# Can a Crybaby Wah also be a volume pedal?



## GTmaker (Apr 24, 2006)

HI folks

Simple question.
Is there a mod that will convert a Crybaby Wah to also be a volume pedal when the Wah effect is off?

Just wondering....


----------



## mhammer (Nov 30, 2007)

Technically, yes, although I have no idea how well it does this.

here is a schematic for the Maestro Boomerang 2: http://fuzzcentral.ssguitar.com/schematics/maestroboomerang2.gif

The switch converts it from wah to volume.

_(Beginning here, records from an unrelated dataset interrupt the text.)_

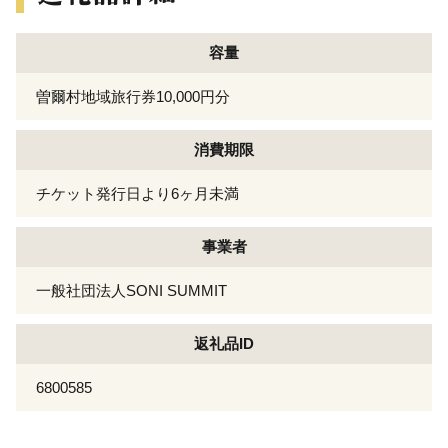
容量
曽爾村地域旅行券10,000円分
消費期限
チケット発行日より6ヶ月未満
事業者
一般社団法人SONI SUMMIT
返礼品ID
6800585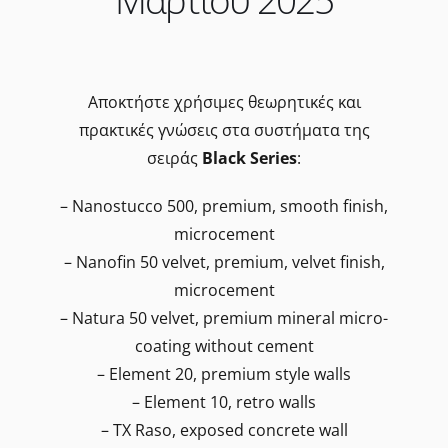
Μαρτίου 2025
Αποκτήστε χρήσιμες θεωρητικές και
πρακτικές γνώσεις στα συστήματα της
σειράς
Black Series
:
– Nanostucco 500, premium, smooth finish,
microcement
– Nanofin 50 velvet, premium, velvet finish,
microcement
– Natura 50 velvet, premium mineral micro-
coating without cement
– Element 20, premium style walls
– Element 10, retro walls
– TX Raso, exposed concrete wall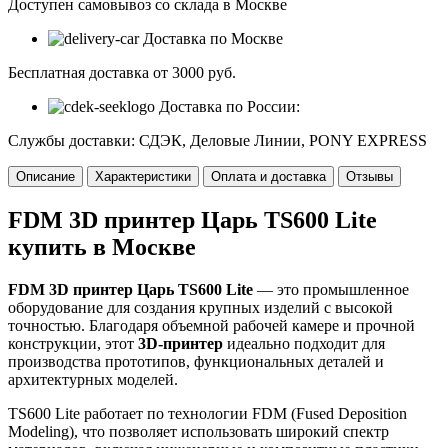
Доступен самовывоз со склада в Москве
Доставка по Москве
Бесплатная доставка от 3000 руб.
Доставка по России:
Службы доставки: СДЭК, Деловые Линии, PONY EXPRESS
Описание
Характеристики
Оплата и доставка
Отзывы
FDM 3D принтер Царь TS600 Lite
купить в Москве
FDM 3D принтер Царь TS600 Lite
— это промышленное
оборудование для создания крупных изделий с высокой
точностью. Благодаря объемной рабочей камере и прочной
конструкции, этот
3D-принтер
идеально подходит для
производства прототипов, функциональных деталей и
архитектурных моделей.
TS600 Lite работает по технологии FDM (Fused Deposition
Modeling), что позволяет использовать широкий спектр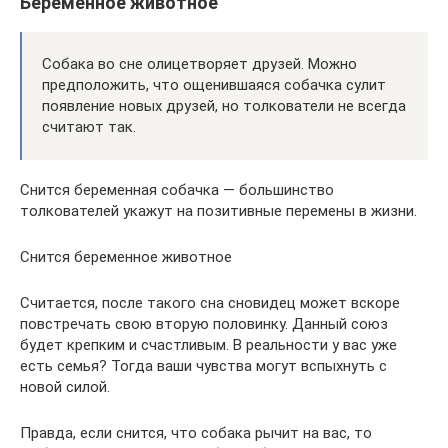
Беременное животное
Собака во сне олицетворяет друзей. Можно
предположить, что ощенившаяся собачка сулит
появление новых друзей, но толкователи не всегда
считают так.
Снится беременная собачка — большинство
толкователей укажут на позитивные перемены в жизни.
Снится беременное животное
Считается, после такого сна сновидец может вскоре
повстречать свою вторую половинку. Данный союз
будет крепким и счастливым. В реальности у вас уже
есть семья? Тогда ваши чувства могут вспыхнуть с
новой силой.
Правда, если снится, что собака рычит на вас, то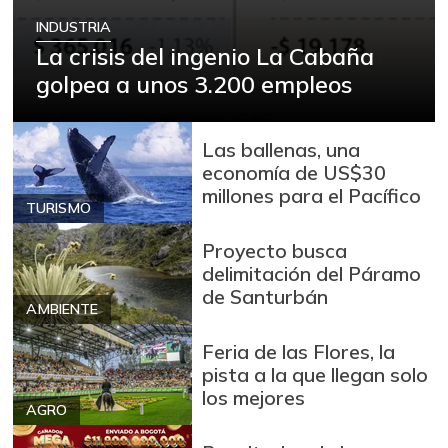
+3,64%
07/25/2026
INDUSTRIA
Cadera de res
La crisis del ingenio La Cabaña
$ 27.000,00
-
golpea a unos 3.200 empleos
07/25/2026
Café instantáneo
$ 88.235,00
+0,37%
Las ballenas, una
04/25/2020
economía de US$30
Calamar blanco
millones para el Pacífico
$ 13.000,00
entero
TURISMO
+2,63%
12/24/2016
Proyecto busca
Calamar morado
delimitación del Páramo
$ 18.000,00
entero
de Santurbán
+28,57%
AMBIENTE
12/24/2016
Feria de las Flores, la
Camarón Tigre
pista a la que llegan solo
$ 30.000,00
precocido seco
los mejores
-5,26%
AGRO
12/24/2016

Here is a schematic of a Dunlop GCB-95 Cry Baby: http://fuzzcentral.ssguitar.com/schematics/crybaby.gif

It is possible that all you need to do is install a switch that connects the junction of the .01uf cap and 1k5 resistor to ground, but the circuit is different in several other ways, so that is not a guaranteed result. But it is easy enough to do without destroying anything, so you can give it a try.

You should also take a good long gander at the "Technology of Wah Pedals" article at geofex: http://www.geofex.com/article_folders/wahpedl/wahped.htm


----------



## devnulljp (Mar 18, 2008)

I think all you need to do is add a switch to lifting the earth connection at the 4.7 µF capacitor....I've done it by accident myself so I know it works. It's not a great volume pedal though. The Jen Wah-Volume pedal switches in a 4K7 resistor and 0.22 µF cap in series across the 0.01µF sweep cap. 

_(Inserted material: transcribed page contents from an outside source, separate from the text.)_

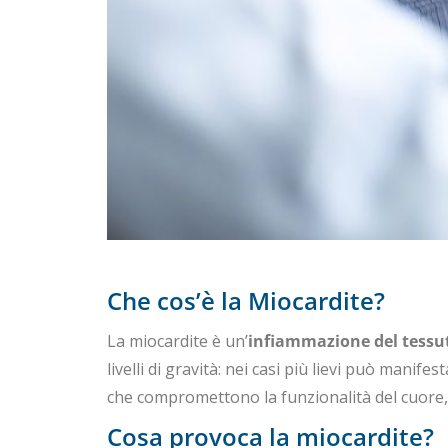
Che cos’è la Miocardite?
La miocardite è un’
infiammazione del tessu
livelli di gravità: nei casi più lievi può mani
che compromettono la funzionalità del cuore,
Cosa provoca la miocardite?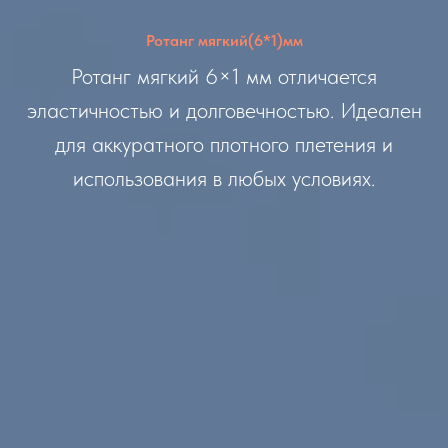
Ротанг мягкий(6*1)мм
Ротанг мягкий 6×1 мм отличается
эластичностью и долговечностью. Идеален
для аккуратного плотного плетения и
использования в любых условиях.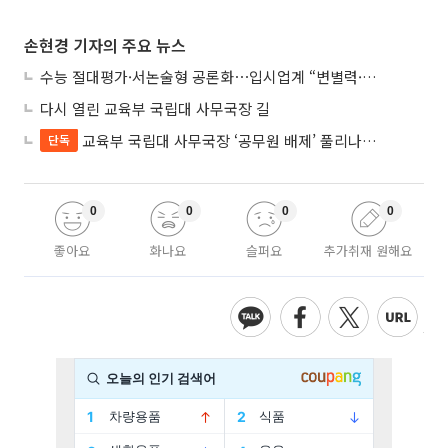
손현경 기자의 주요 뉴스
수능 절대평가·서논술형 공론화⋯입시업계 “변별력·사교육 대책 먼저”
다시 열린 교육부 국립대 사무국장 길
교육부 국립대 사무국장 ‘공무원 배제’ 풀리나…응시자격 다시 열렸다
단독
0
0
0
0
좋아요
화나요
슬퍼요
추가취재 원해요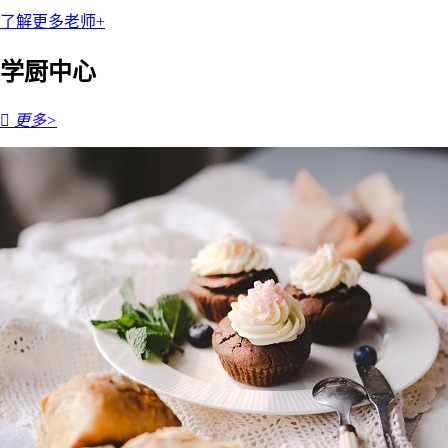
了解更多老师+
学厨中心

更多>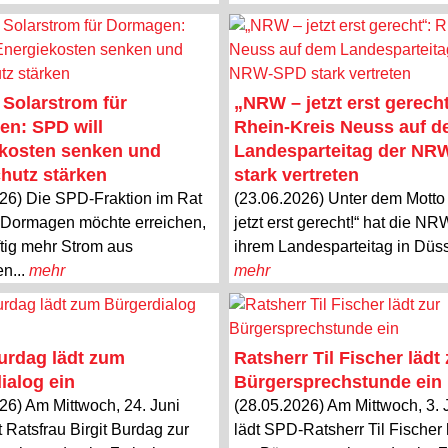
 Solarstrom für
„NRW – jetzt erst gerecht
n: SPD will
Rhein-Kreis Neuss auf 
kosten senken und
Landesparteitag der N
hutz stärken
stark vertreten
26) Die SPD-Fraktion im Rat
(23.06.2026) Unter dem Mott
 Dormagen möchte erreichen,
jetzt erst gerecht!“ hat die N
tig mehr Strom aus
ihrem Landesparteitag in Düsse
en...
mehr
mehr
Burdag lädt zum
Ratsherr Til Fischer lädt 
ialog ein
Bürgersprechstunde ein
26) Am Mittwoch, 24. Juni
(28.05.2026) Am Mittwoch, 3. 
t Ratsfrau Birgit Burdag zur
lädt SPD-Ratsherr Til Fischer 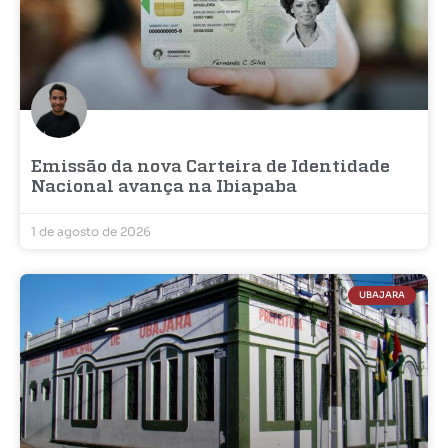
Emissão da nova Carteira de Identidade
Nacional avança na Ibiapaba
1 de agosto de 2026
UBAJARA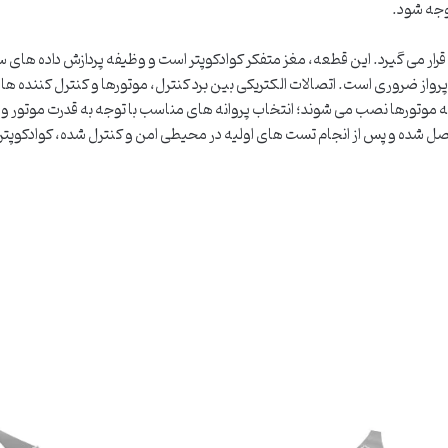
وجه شود.
سی قرار می گیرد. این قطعه، مغز متفکر کوادکوپتر است و وظیفه پردازش داده های س
به موتورها نصب می شوند؛ انتخاب پروانه های مناسب با توجه به قدرت موتور و وز
تصل شده و پس از انجام تست های اولیه در محیطی امن و کنترل شده، کوادکوپتر 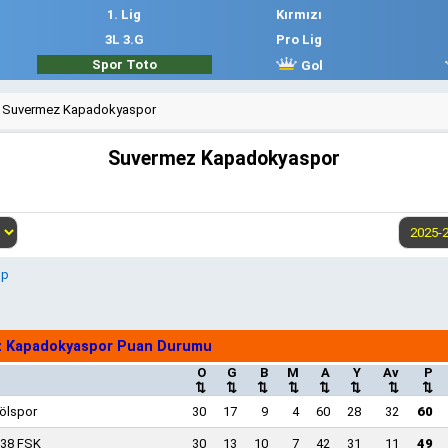
1. Lig
Kırmızı
3L 3.G
Pro Lig
Spor Toto
Gol
Suvermez Kapadokyaspor
Suvermez Kapadokyaspor
up
 Kapadokyaspor Puan Durumu
O
G
B
M
A
Y
Av
P
⇅
⇅
⇅
⇅
⇅
⇅
⇅
⇅
ölspor
30
17
9
4
60
28
32
60
 38 FSK
30
13
10
7
42
31
11
49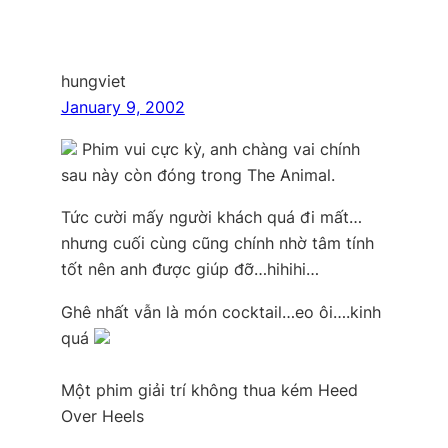
hungviet
January 9, 2002
Phim vui cực kỳ, anh chàng vai chính
sau này còn đóng trong The Animal.
Tức cười mấy người khách quá đi mất…
nhưng cuối cùng cũng chính nhờ tâm tính
tốt nên anh được giúp đỡ…hihihi…
Ghê nhất vẫn là món cocktail…eo ôi….kinh
quá
Một phim giải trí không thua kém Heed
Over Heels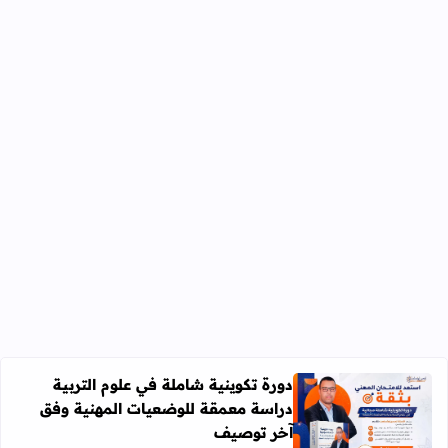
دورة تكوينية شاملة في علوم التربية
دراسة معمقة للوضعيات المهنية وفق
آخر توصيف
اقرأ المزيد عن دورة تكوينية شاملة في علوم التربية دراسة 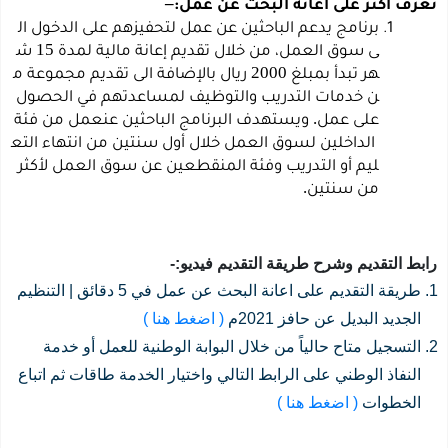
–
تعرّف
أكثر
على
اعانة
البحث
عن
عمل:
برنامج
يدعم
الباحثين
عن
عمل
لتحفيزهم
على
الدخول
ال
15
ى
سوق
العمل،
من
خلال
تقديم
إعانة
مالية
لمدة
ش
2000
هر
تبدأ
بمبلغ
ريال
بالإضافة
الى
تقديم
مجموعة
م
ن
خدمات
التدريب
والتوظيف
لمساعدتهم
في
الحصول
.
على
عمل
ويستهدف
البرنامج
الباحثين
عن
عمل
من
فئة
الداخلين
لسوق
العمل
خلال
أول
سنتين
من
انتهاء
التع
ليم
أو
التدريب
وفئة
المنقطعين
عن
سوق
العمل
لأكثر
.
من
سنتين
رابط التقديم وشرح طريقة التقديم فيديو:-
طريقة التقديم على اعانة البحث عن عمل في 5 دقائق | التنظيم
الجديد البديل عن حافز 2021م
( اضغط هنا )
التسجيل متاح حالياً من خلال البوابة الوطنية للعمل أو خدمة
النفاذ الوطني على الرابط التالي واختيار الخدمة طاقات ثم اتباع
الخطوات
( اضغط هنا )
‏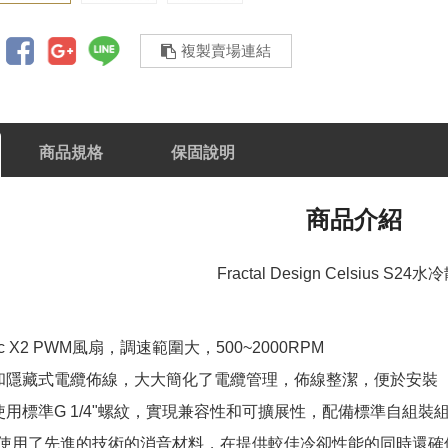
複製賣場連結
商品規格
保固說明
商品介紹
Fractal Design Celsius S24
ic X2 PWM風扇，調速範圍大，500~2000RPM
和隱藏式電纜佈線，大大簡化了電纜管理，佈線整潔，便於安裝
使用標準G 1/4"螺紋，實現兼容性和可擴展性，配備標準自組裝
us系列使用了先進的技術的消音材料，在提供較佳冷卻性能的同時還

Better off buying separate wah and volume pedals.


----------



## mstrking (Nov 24, 2008)

i thought that the digitech rp's expression pedal was used as volume as well ?


----------



## devnulljp (Mar 18, 2008)

mstrking said:


> i thought that the digitech rp's expression pedal was used as volume as well ?


Yes there are combo wah-volume pedals -- the Jen I mentioned, the old Maestro Boomerang too -- but converting a bog standard crybaby? It can be done (I've done it by accident, as I mentioned), but what you get is a pretty crappy volume pedal. I'd ask bleedingfingers if there was a way to do it better than the way I mentioned, but I don't think so.


----------



## Ripper (Jul 1, 2006)

devnulljp said:


> Yes there are combo wah-volume pedals -- the Jen I mentioned, the old Maestro Boomerang too -- but converting a bog standard crybaby? It can be done (I've done it by accident, as I mentioned), but what you get is a pretty crappy volume pedal. I'd ask bleedingfingers if there was a way to do it better than the way I mentioned, but I don't think so.


+1 on this. It can be done fairly easily but it makes a crappy volume pedal. I've done it in the past just for fun to see how it would work and it went back to being a wah fairly quickly.


----------